* **Passage shown**:
= = =
Quite who gets their fangs into whom is one of the themes entwined in a more and more labyrinthine plot. Ever since Adam blamed Eve and she sought to blame the serpent, crime has had a wriggling tendency to betray rather than bind its perpetrators. Guber's desirability as a husband increases in direct ratio to his bank balance. And his bank balance improves as he jettisons his jumbling of 20th-century literary classics to strike lucky with a series of banal self-help manuals which have the women and publishers of Brazil falling over themselves to get to their author.

Some of the wittiest elements in Melo's novel lie in Guber's increasingly desperate e-mailed attempts at convincing his editor that each preposterous murder story, turned around in under a week, will be a sure-fire success. Ironically, Melo's writing declines as Guber's takes off. Ever a disciple of the Brazilian psychological thriller writer Rubem Fonseca (allusions to whom litter the text), Melo struggles with the devoted secretary, the good woman who arrives to put Guber's life back on track, and can't really let go of the deadly fascination of the evil Melissa.

When Guber assumes a new identity as Joao Areira, his writing is no longer bad but bland. In leaving behind literary plagiarism, Guber/Areira assumes the entirely non- literary activity of manufacturing derivatives of a derivation, alongside the dozens of other New Age Brazilian authors busily cannibalising Dale Carnegie's discredited advice to produce mumbo-jumbo like The Symbiotic Dictionary of Professional Advice.

Once past the awkward masculine jokiness of exhortations to "Give Yourself a Hand", Melo seems to feel she has nowhere new to go, and her novel starts collapsing just as the real snake in the grass is about to be revealed. Perhaps this is because failure is always more interesting than success - certainly than the kind of success that Carnegie and Areira write about. The reader tends to agree with Guber in his first incarnation, drawn to write, as Hamlet puts it: "Of carnal, bloody and unnatural acts / Of accidental judgements, casual slaughters; / Of deaths put on by cunning and forc'd cause", however inadequate he may be to the task, in literature if not in life. And the reader also feels some sympathy with Guber's batty mum, waging a campaign for the Lord Jesus and against local street traders through a megaphone, who breaks off to advise her son to stop reading imported rubbish on the grounds that "books do ruin people, you know."
= = =
* **Records shown**:

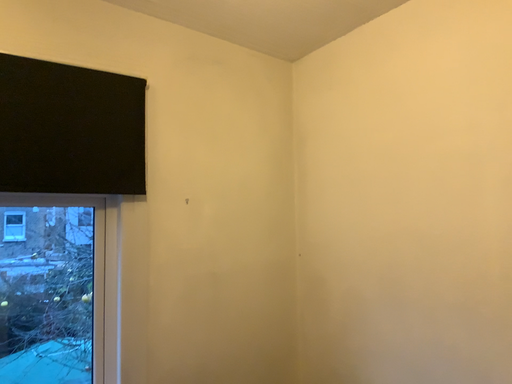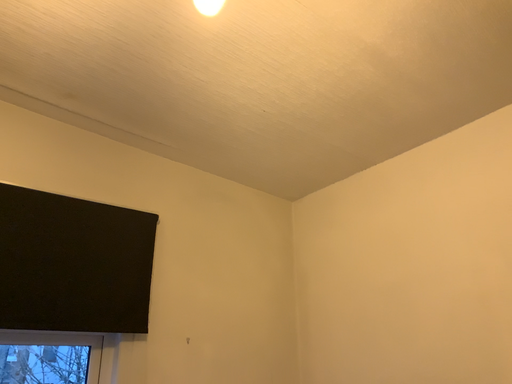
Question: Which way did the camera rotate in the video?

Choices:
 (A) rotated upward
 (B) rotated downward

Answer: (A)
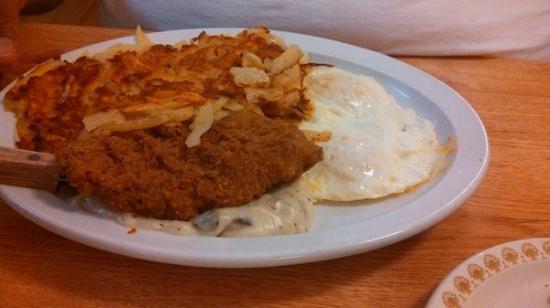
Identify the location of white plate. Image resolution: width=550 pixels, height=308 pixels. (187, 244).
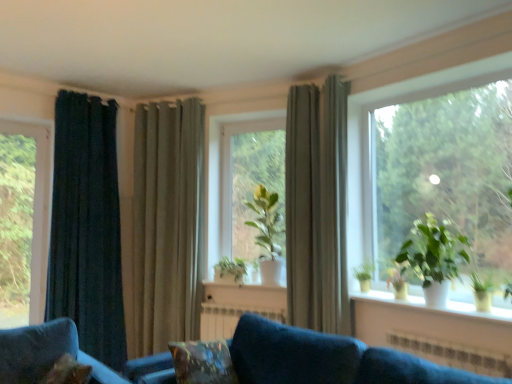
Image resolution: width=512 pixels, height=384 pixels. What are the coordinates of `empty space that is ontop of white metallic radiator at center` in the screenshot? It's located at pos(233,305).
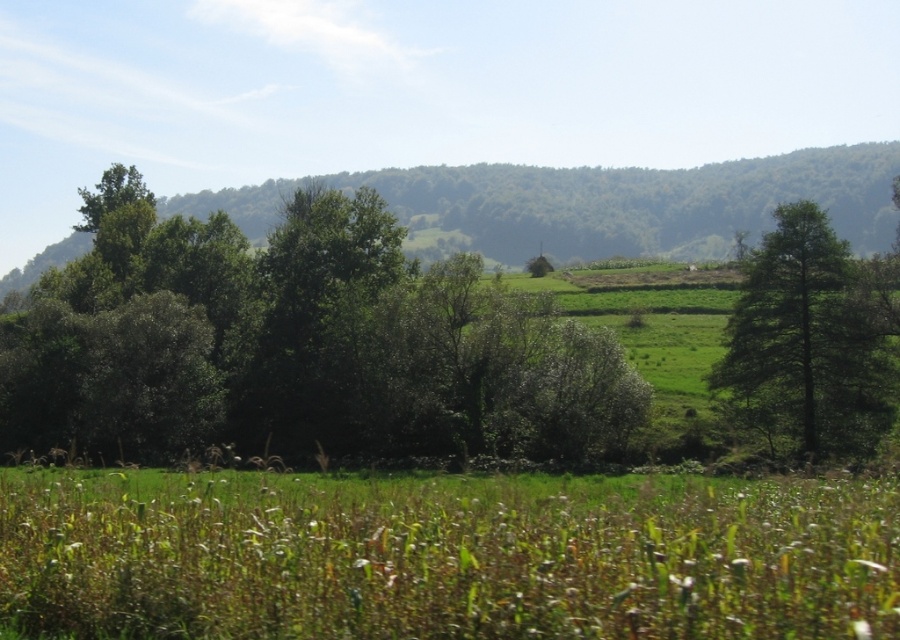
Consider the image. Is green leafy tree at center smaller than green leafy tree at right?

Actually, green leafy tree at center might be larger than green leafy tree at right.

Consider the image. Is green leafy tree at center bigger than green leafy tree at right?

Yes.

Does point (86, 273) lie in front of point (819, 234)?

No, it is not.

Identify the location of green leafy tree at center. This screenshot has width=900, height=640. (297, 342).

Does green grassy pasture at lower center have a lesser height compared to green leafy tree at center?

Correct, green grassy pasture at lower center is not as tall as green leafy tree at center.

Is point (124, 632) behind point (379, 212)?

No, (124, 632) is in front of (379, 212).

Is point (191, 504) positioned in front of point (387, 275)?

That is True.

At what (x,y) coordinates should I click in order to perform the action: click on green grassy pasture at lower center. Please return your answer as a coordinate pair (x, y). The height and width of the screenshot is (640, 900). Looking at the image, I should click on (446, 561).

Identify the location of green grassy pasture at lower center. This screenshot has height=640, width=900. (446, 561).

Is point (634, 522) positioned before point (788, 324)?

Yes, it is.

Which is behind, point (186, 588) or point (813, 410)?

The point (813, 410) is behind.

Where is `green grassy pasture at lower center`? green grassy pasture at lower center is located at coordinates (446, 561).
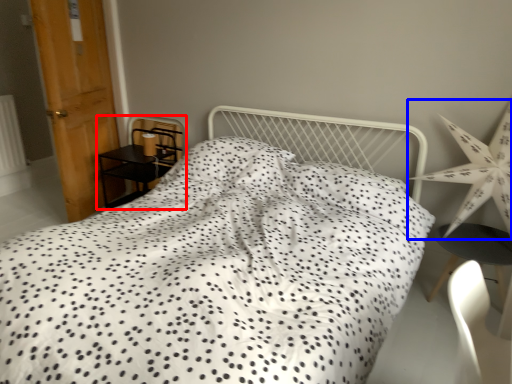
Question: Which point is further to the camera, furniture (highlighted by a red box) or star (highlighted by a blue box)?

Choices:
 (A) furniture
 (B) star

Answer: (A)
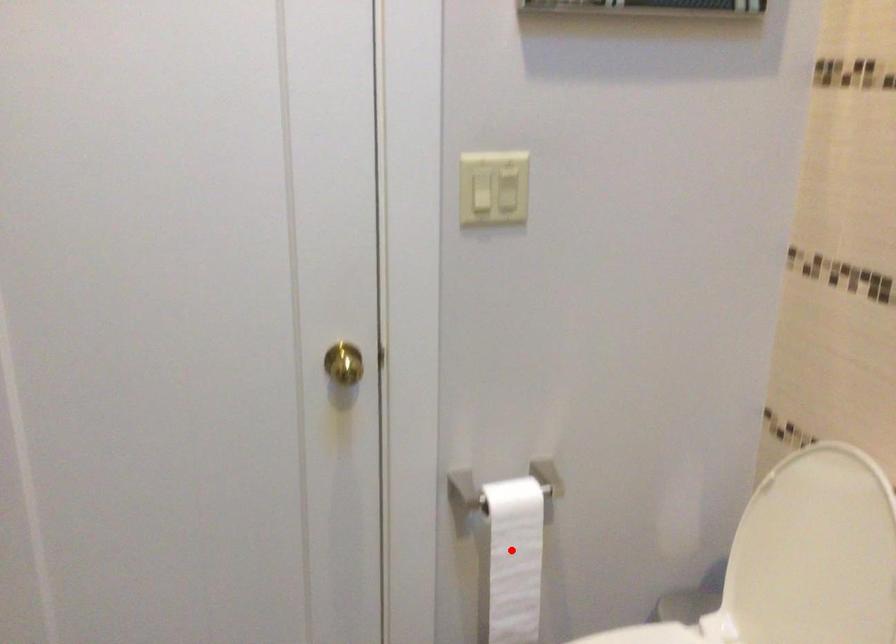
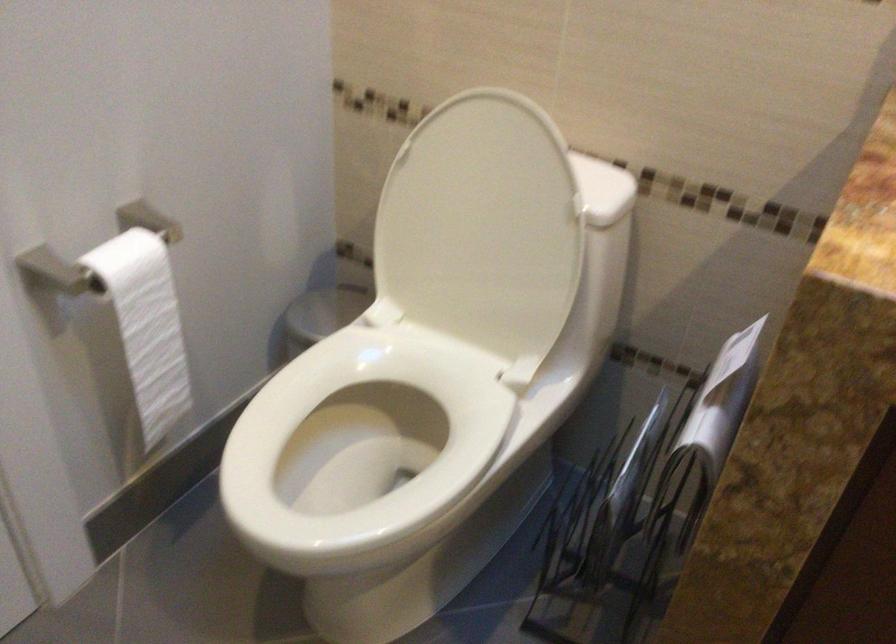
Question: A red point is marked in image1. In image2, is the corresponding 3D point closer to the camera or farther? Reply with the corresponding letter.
= = =
* **What the exercise asks**:
Copy the part of the review of Melo's novel between "When Guber assumes" and "of Professional Advice.", inclusive.

* **Solution to the exercise**:
When Guber assumes a new identity as Joao Areira, his writing is no longer bad but bland. In leaving behind literary plagiarism, Guber/Areira assumes the entirely non- literary activity of manufacturing derivatives of a derivation, alongside the dozens of other New Age Brazilian authors busily cannibalising Dale Carnegie's discredited advice to produce mumbo-jumbo like The Symbiotic Dictionary of Professional Advice.